Mitch Dielemans

Personal information
- Full name: Mitch Dielemans
- Born: 6 January 1993 (age 33) Geldrop, Netherlands
- Height: 1.86 m (6 ft 1 in)
- Weight: 75 kg (165 lb)

Sport
- Country: Netherlands
- Sport: Archery
- Event: Recurve

Medal record
Men's archery
Representing the Netherlands
European Games
| Bronze medal – third place | 2015 Baku | Team |

= Mitch Dielemans =

Dutch archer (born 1993)

Mitch Dielemans (born 6 January 1993) is a Dutch competitive archer. He won a bronze medal in the men's team recurve at the 2015 European Games, and eventually competed as a member of the Dutch archery squad at the 2016 Summer Olympics. Dielemans currently serves as an intern at the Dutch sport centre Papendal, while pursuing his studies major in commercial economics at the Randstad Topsport Academie in Deventer.

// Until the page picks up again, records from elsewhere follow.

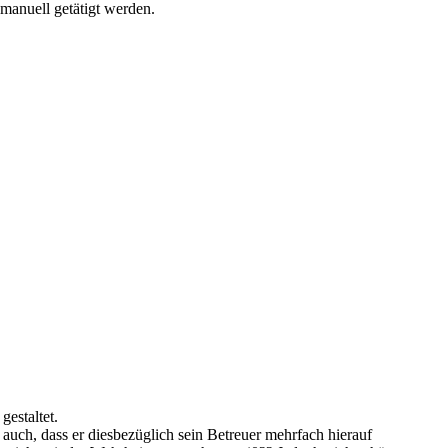
s manuell getätigt werden.
gestaltet.
r auch, dass er diesbezüglich sein Betreuer mehrfach hierauf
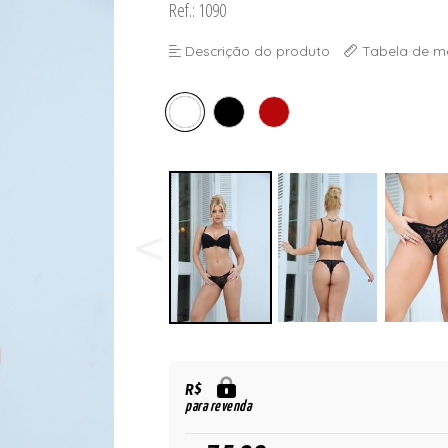
Ref.: 1090
Descrição do produto
Tabela de m
R$
para revenda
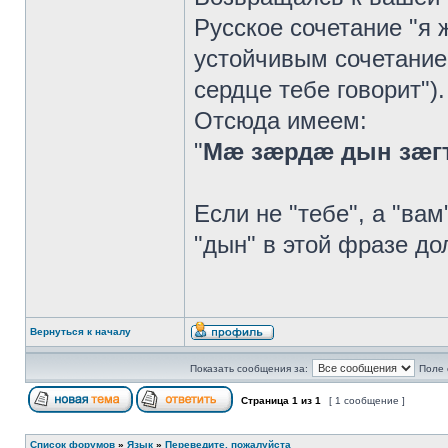
Русское сочетание "я 
устойчивым сочетание
сердце тебе говорит").
Отсюда имеем:
"
Мæ зæрдæ дын зæг
Если не "тебе", а "ва
"дын" в этой фразе до
Вернуться к началу
Показать сообщения за:
Поле 
Страница
1
из
1
[ 1 сообщение ]
Список форумов
»
Язык
»
Переведите, пожалуйста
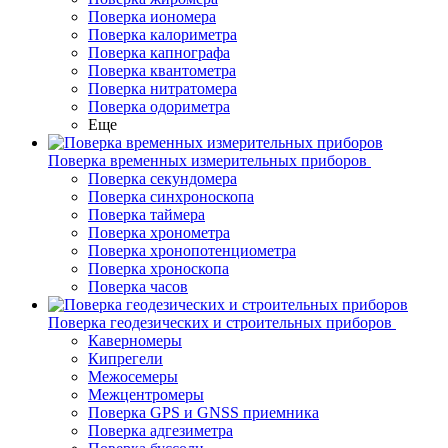
Поверка иономера
Поверка калориметра
Поверка капнографа
Поверка квантометра
Поверка нитратомера
Поверка одориметра
Еще
Поверка временных измерительных приборов
Поверка секундомера
Поверка синхроноскопа
Поверка таймера
Поверка хронометра
Поверка хронопотенциометра
Поверка хроноскопа
Поверка часов
Поверка геодезических и строительных приборов
Каверномеры
Кипрегели
Межосемеры
Межцентромеры
Поверка GPS и GNSS приемника
Поверка адгезиметра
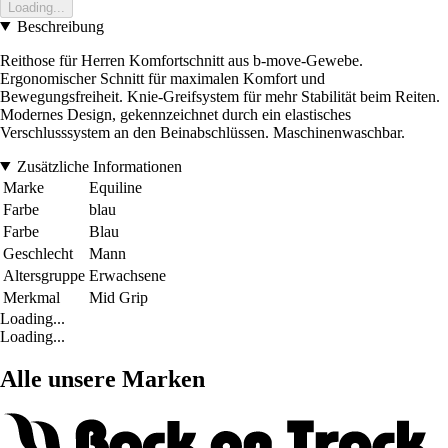
Loading...
Beschreibung
Reithose für Herren Komfortschnitt aus b-move-Gewebe.
Ergonomischer Schnitt für maximalen Komfort und
Bewegungsfreiheit. Knie-Greifsystem für mehr Stabilität beim Reiten.
Modernes Design, gekennzeichnet durch ein elastisches
Verschlusssystem an den Beinabschlüssen. Maschinenwaschbar.
Zusätzliche Informationen
Marke
Equiline
Farbe
blau
Farbe
Blau
Geschlecht
Mann
Altersgruppe
Erwachsene
Merkmal
Mid Grip
Loading...
Loading...
Alle unsere Marken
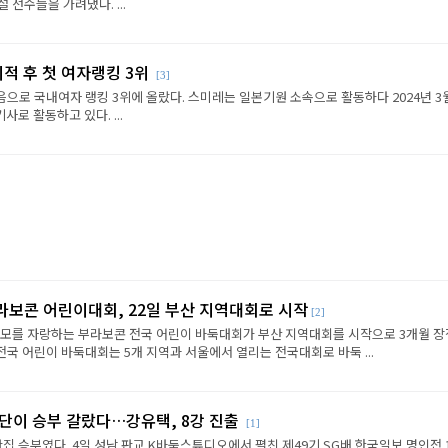
선수들을 가려냈다. ...
이적 후 첫 여자랭킹 3위
[3]
음으로 국내여자 랭킹 3위에 올랐다. 스미레는 일본기원 소속으로 활동하다 2024년 3
로 활동하고 있다. ...
라보콘 어린이대회, 22일 부산 지역대회로 시작
[2]
규모를 자랑하는 부라보콘 전국 어린이 바둑대회가 부산 지역대회를 시작으로 3개월 
전국 어린이 바둑대회는 5개 지역과 서울에서 열리는 전국대회로 바둑 ...
판단이 승부 갈랐다…강유택, 8강 진출
[1]
반집 승부였다. 4일 성남 판교 K바둑스튜디오에서 펼친 제49기 SG배 한국일보 명인전 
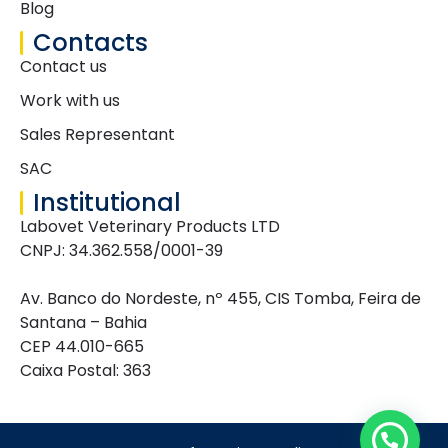
Blog
Contacts
Contact us
Work with us
Sales Representant
SAC
Institutional
Labovet Veterinary Products LTD
CNPJ: 34.362.558/0001-39
Av. Banco do Nordeste, nº 455, CIS Tomba, Feira de
Santana – Bahia
CEP 44.010-665
Caixa Postal: 363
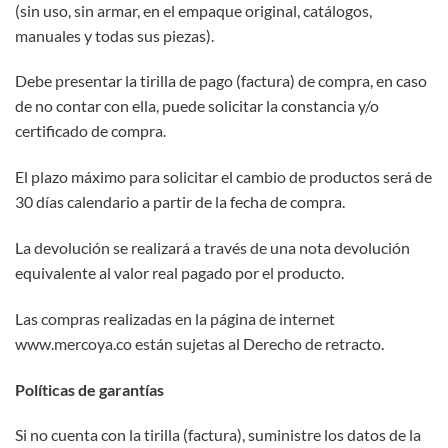
(sin uso, sin armar, en el empaque original, catálogos,
manuales y todas sus piezas).
Debe presentar la tirilla de pago (factura) de compra, en caso
de no contar con ella, puede solicitar la constancia y/o
certificado de compra.
El plazo máximo para solicitar el cambio de productos será de
30 días calendario a partir de la fecha de compra.
La devolución se realizará a través de una nota devolución
equivalente al valor real pagado por el producto.
Las compras realizadas en la página de internet
www.mercoya.co están sujetas al Derecho de retracto.
Políticas de garantías
Si no cuenta con la tirilla (factura), suministre los datos de la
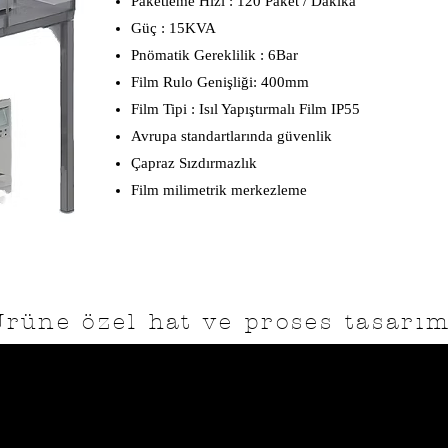
Paketleme Hızı : 120 Paket / Dakika
Güç : 15KVA
Pnömatik Gereklilik : 6Bar
Film Rulo Genişliği: 400mm
Film Tipi : Isıl Yapıştırmalı Film IP55
Avrupa standartlarında güvenlik
Çapraz Sızdırmazlık
Film milimetrik merkezleme
Ürüne özel hat ve proses tasarım
Cad. Özgür Apt. Sitesi No:18 D:6 İSTANBUL / BEYKOZ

Dielemans rose to prominence in the international archery scene at the 2015 European Games in Baku, Azerbaijan. There, he and his compatriots Sjef van den Berg and London 2012 fourth-place finalist Rick van der Ven launched eleven perfect 10s to beat the Frenchmen for the bronze medal with a steady 3–5 score.

Shortly after the European Games, Dielemans contributed to the Dutch trio's performance by finishing sixth and obtaining a full quota place for Rio 2016 at the World Championships in Copenhagen, Denmark, booking his country's maiden appearance in an Olympic archery competition since Athens 2004.

Dielemans was selected to compete for the Dutch squad at the 2016 Summer Olympics in Rio de Janeiro, shooting in both individual and team recurve tournaments. First, Dielemans managed to tally a total of 634 points out of a maximum 720 to obtain a fifty-eighth seed heading to the knockout stage, along with his team's score of 1,981 accumulated from the classification round. In the men's team recurve, Dielemans, alongside his compatriots Van den Berg and Van der Ven, firmly disposed the Spaniards with a 5–1 score in the opening round, before conceding a 2–6 defeat to the eventual champion South Korea during their quarterfinal match. In the men's individual recurve, Dielemans proved more challenging in an attempt to overthrow London 2012 silver medalist Takaharu Furukawa of Japan, succumbing his Olympic debut to an opening-round defeat at 1–7.